I've been transformed through my encounter with persecuted Christians. More than three generations of North Korean Christians have been continuing to bravely advance the gospel in an environment of complete intolerance, and they represent what God calls us all to be –bold to advance gospel.

Persecuted Christians challenge us to be faithful in the circumstances we are in, and have the same desperation for Christ. North Koreans place great emphasis on the Ten Commandments, the Apostle's Creed and the Lord's Prayer. When they hear that many Western Christians do not regard these teachings as important they are stunned, wondering "how can you be Christian without knowing these things?" They challenge us to remember the importance of these historic expressions of faith.

Do you have hope that the North Korean regime will change?

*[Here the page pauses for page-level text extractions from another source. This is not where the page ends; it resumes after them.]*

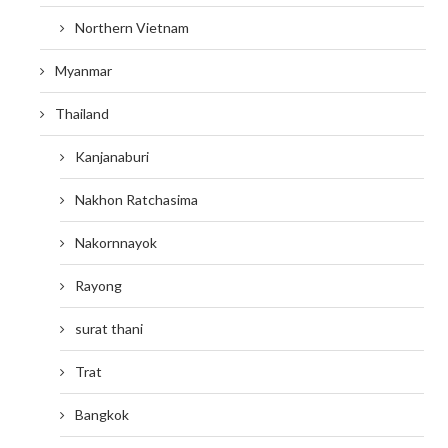
Northern Vietnam
Myanmar
Thailand
Kanjanaburi
Nakhon Ratchasima
Nakornnayok
Rayong
surat thani
Trat
Bangkok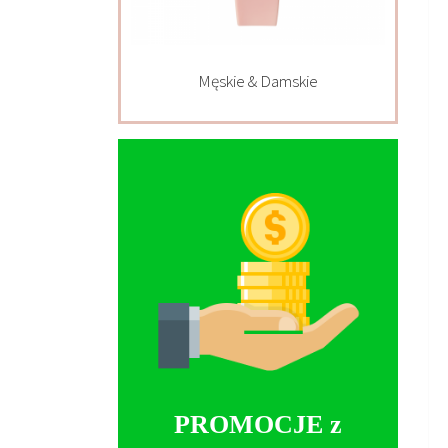
Męskie & Damskie
PROMOCJE z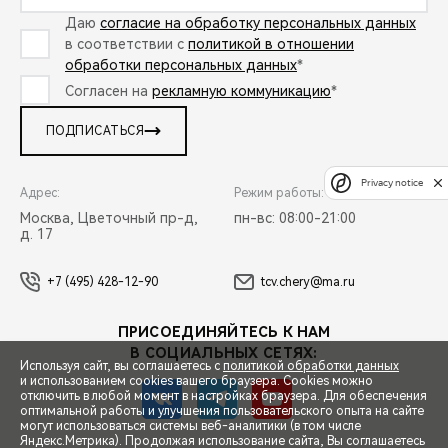
Даю
согласие на обработку персональных данных
в соответствии с
политикой в отношении
обработки персональных данных
*
Согласен на
рекламную коммуникацию
*
ПОДПИСАТЬСЯ
Privacy notice
Адрес:
Режим работы:
Москва, Цветочный пр-д,
пн-вс: 08:00-21:00
д. 17
+7 (495) 428-12-90
tcv.chery@ma.ru
ПРИСОЕДИНЯЙТЕСЬ К НАМ
В СОЦИАЛЬНЫХ СЕТЯХ:
Используя сайт, вы соглашаетесь с
политикой обработки данных
и использованием cookies вашего браузера. Cookies можно
отключить в любой момент в настройках браузера. Для обеспечения
оптимальной работы и улучшения пользовательского опыта на сайте
могут использоваться системы веб-аналитики (в том числе
СПЕЦПРЕДЛОЖЕНИЯ
Яндекс.Метрика). Продолжая использование сайта, Вы соглашаетесь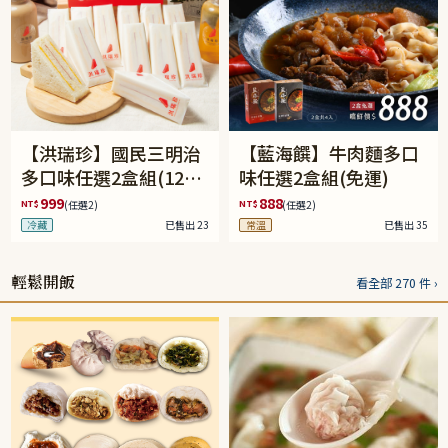
【洪瑞珍】國民三明治
【藍海饌】牛肉麵多口
多口味任選2盒組(12入/
味任選2盒組(免運)
盒)(免運)
999
888
NT$
NT$
(任選2)
(任選2)
冷藏
已售出 23
常溫
已售出 35
輕鬆開飯
看全部 270 件 ›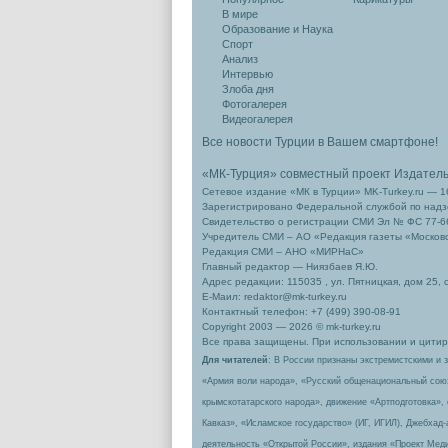
В мире
Образование и Наука
Спорт
Анализ
Интервью
Злоба дня
Фотогалерея
Видеогалерея
Все новости Турции в Вашем смартфоне!
«МК-Турция» совместный проект Издател
Сетевое издание «МК в Турции» MK-Turkey.ru — 1
Зарегистрировано Федеральной службой по надзо
Свидетельство о регистрации СМИ Эл № ФС 77-66
Учредитель СМИ – АО «Редакция газеты «Москов
Редакция СМИ – АНО «МИРНаС»
Главный редактор — Ниязбаев Я.Ю.
Адрес редакции: 115035 , ул. Пятницкая, дом 25, 
Е-Маил: redaktor@mk-turkey.ru
Контактный телефон: +7 (499) 390-08-91
Copyright 2003 — 2026 © mk-turkey.ru
Все права защищены. При использовании и цитиро
Для читателей
: В России признаны экстремистскими и 
«Армия воли народа», «Русский общенациональный сою
крымскотатарского народа», движение «Артподготовка»,
Кавказ», «Исламское государство» (ИГ, ИГИЛ), Джебхад
деятельность «Открытой России», издания «Проект Меди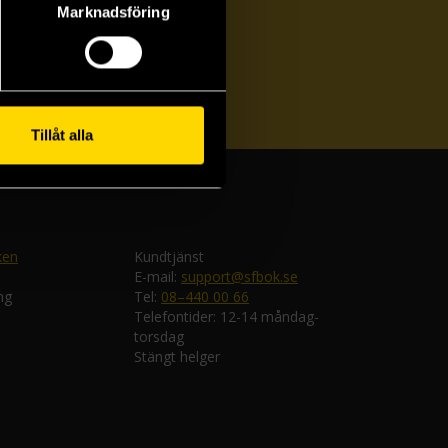
Marknadsföring
ka
Tillåt alla
ken
Kundtjänst
E-mail:
support@sfbok.se
ng
Tel:
08–440 00 66
Telefontider: 12-14 måndag-
torsdag
Stängt helger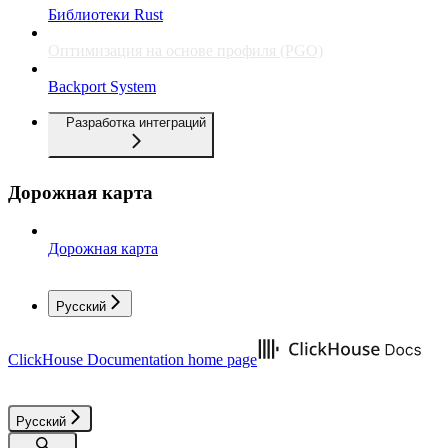
Библиотеки Rust
Оптимизация на основе профиля (PGO)
Backport System
Разработка интеграций
Дорожная карта
Дорожная карта
Русский
ClickHouse Documentation
home page
Русский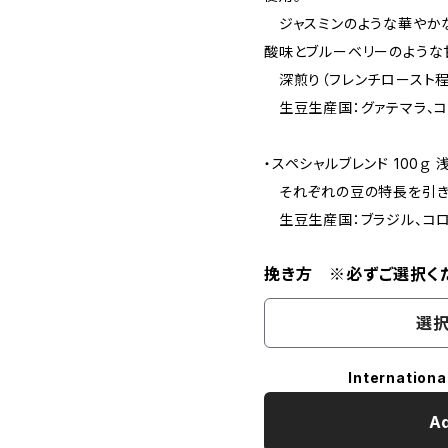
ジャスミンのような華やかな
酸味とブルーベリーのような
深煎り（フレンチロースト程
生豆生産国：グァテマラ、コ
・スペシャルブレンド 100ｇ 
それぞれの豆の特長を引き出
生豆生産国：ブラジル、コ
挽き方 ※必ずご選択く
選択
Internationa
Ad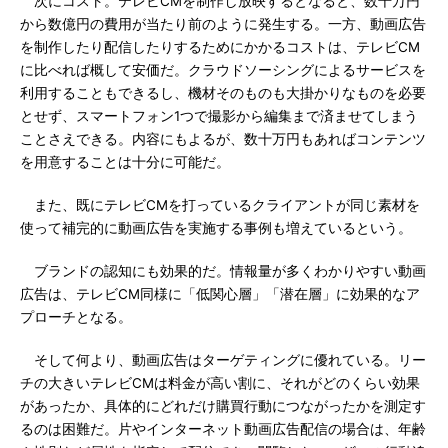
次にコスト。テレビCMを制作し放映するとなると、数千万円
から数億円の費用が当たり前のように発生する。一方、動画広告
を制作したり配信したりするためにかかるコストは、テレビCM
に比べれば概して安価だ。クラウドソーシングによるサービスを
利用することもできるし、機材そのものも大掛かりなものを必要
とせず、スマートフォン1つで撮影から編集まで済ませてしまう
ことさえできる。内容にもよるが、数十万円もあればコンテンツ
を用意することは十分に可能だ。
また、既にテレビCMを打っているクライアントが同じ素材を
使って補完的に動画広告を実施する事例も増えているという。
ブランドの認知にも効果的だ。情報量が多くわかりやすい動画
広告は、テレビCM同様に「低関心層」「潜在層」に効果的なア
プローチとなる。
そして何より、動画広告はターゲティングに優れている。リー
チの大きいテレビCMは料金が高い割に、それがどのくらい効果
があったか、具体的にどれだけ購買行動につながったかを測定す
るのは困難だ。片やインターネット動画広告配信の場合は、年齢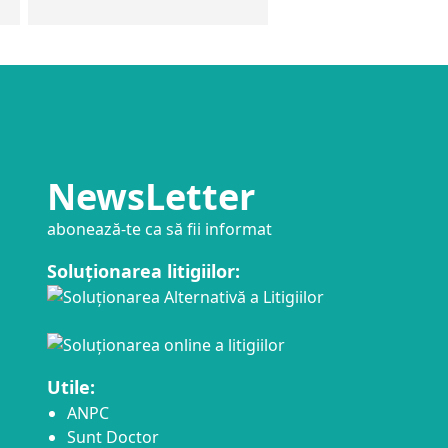
NewsLetter
abonează-te ca să fii informat
Soluționarea litigiilor:
Utile:
ANPC
Sunt Doctor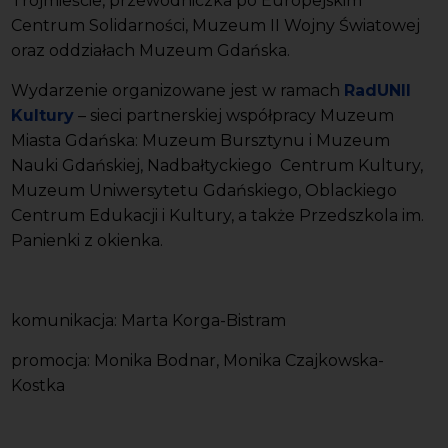
Trójmieście, przewodniczka po Europejskim
Centrum Solidarności, Muzeum II Wojny Światowej
oraz oddziałach Muzeum Gdańska.
Wydarzenie organizowane jest w ramach
RadUNII
Kultury
– sieci partnerskiej współpracy Muzeum
Miasta Gdańska: Muzeum Bursztynu i Muzeum
Nauki Gdańskiej, Nadbałtyckiego Centrum Kultury,
Muzeum Uniwersytetu Gdańskiego, Oblackiego
Centrum Edukacji i Kultury, a także Przedszkola im.
Panienki z okienka.
komunikacja: Marta Korga-Bistram
promocja: Monika Bodnar, Monika Czajkowska-
Kostka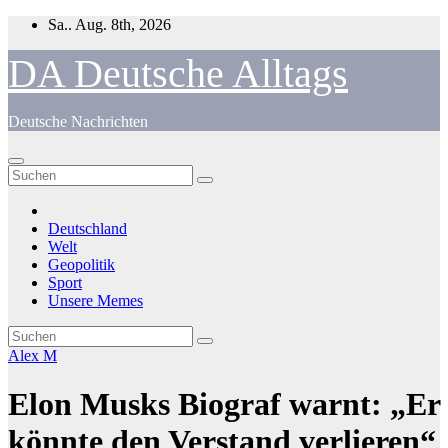
Zum
Sa.. Aug. 8th, 2026
Inhalt
springen
DA Deutsche Alltags
Deutsche Nachrichten
Deutschland
Welt
Geopolitik
Sport
Unsere Memes
Alex M
Elon Musks Biograf warnt: „Er
könnte den Verstand verlieren“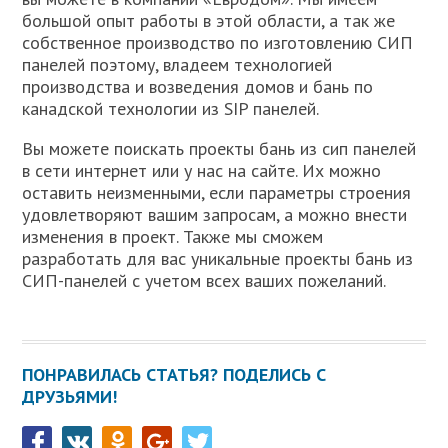
большой опыт работы в этой области, а так же
собственное производство по изготовлению СИП
панелей поэтому, владеем технологией
производства и возведения домов и бань по
канадской технологии из SIP панелей.
Вы можете поискать проекты бань из сип панелей
в сети интернет или у нас на сайте. Их можно
оставить неизменными, если параметры строения
удовлетворяют вашим запросам, а можно внести
изменения в проект. Также мы сможем
разработать для вас уникальные проекты бань из
СИП-панелей с учетом всех ваших пожеланий.
ПОНРАВИЛАСЬ СТАТЬЯ? ПОДЕЛИСЬ С
ДРУЗЬЯМИ!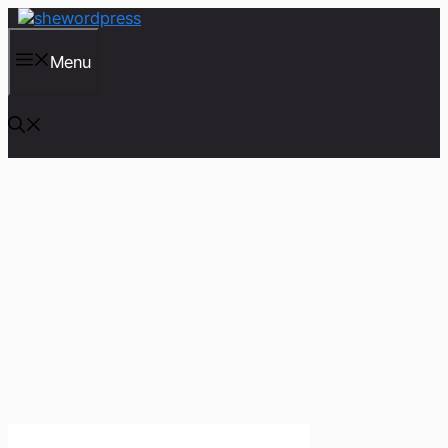
컨
텐
츠
Menu
로
건
너
뛰
기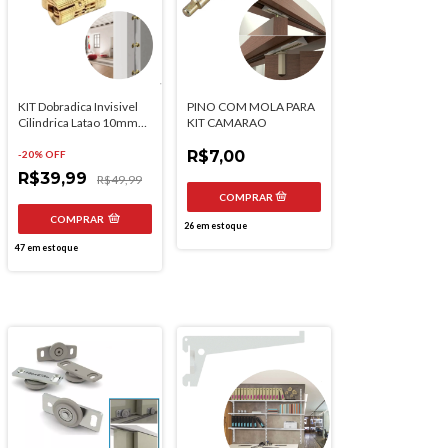
KIT Dobradica Invisivel
PINO COM MOLA PARA
Cilindrica Latao 10mm
KIT CAMARAO
180° Hardt F0040lt
R$7,00
-
20
% OFF
R$39,99
R$49,99
COMPRAR
26
em estoque
47
em estoque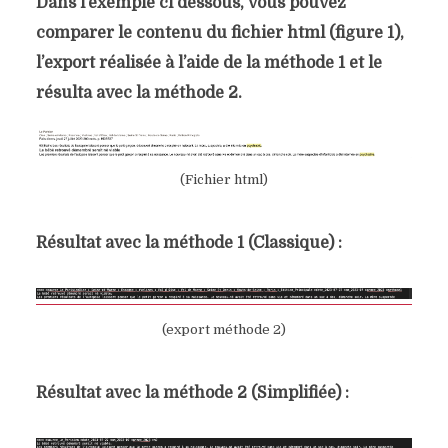
Dans l’exemple ci dessous, vous pouvez
comparer le contenu du fichier html (figure 1),
l’export réalisée à l’aide de la méthode 1 et le
résulta avec la méthode 2.
(Fichier html)
Résultat avec la méthode 1 (Classique) :
(export méthode 2)
Résultat avec la méthode 2 (Simplifiée) :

We've recently seen a new level of rhetoric from the regime, with North Korea's recent statement to the UN blaming Christians and Christian missionaries for terrorism and trafficking in their country. The missionary Kenneth Bae has now been held longer than any political prisoner in North Korean history, and a South Korean missionary was recently sentenced to a life of hard labour. In the past the regime would detain and then release missionaries on humanitarian grounds, but now they are publicly blaming missionaries and giving harsher penalties.

North Korea is attentive to world public opinion, so Christians need to speak out. There are opportunities, for example through Release International, to let North Korea know that we will not be silent in the face of the detainment of missionaries and punishment of underground Christians. Now is the most important time for UK Christians to make their voice heard to North Korea.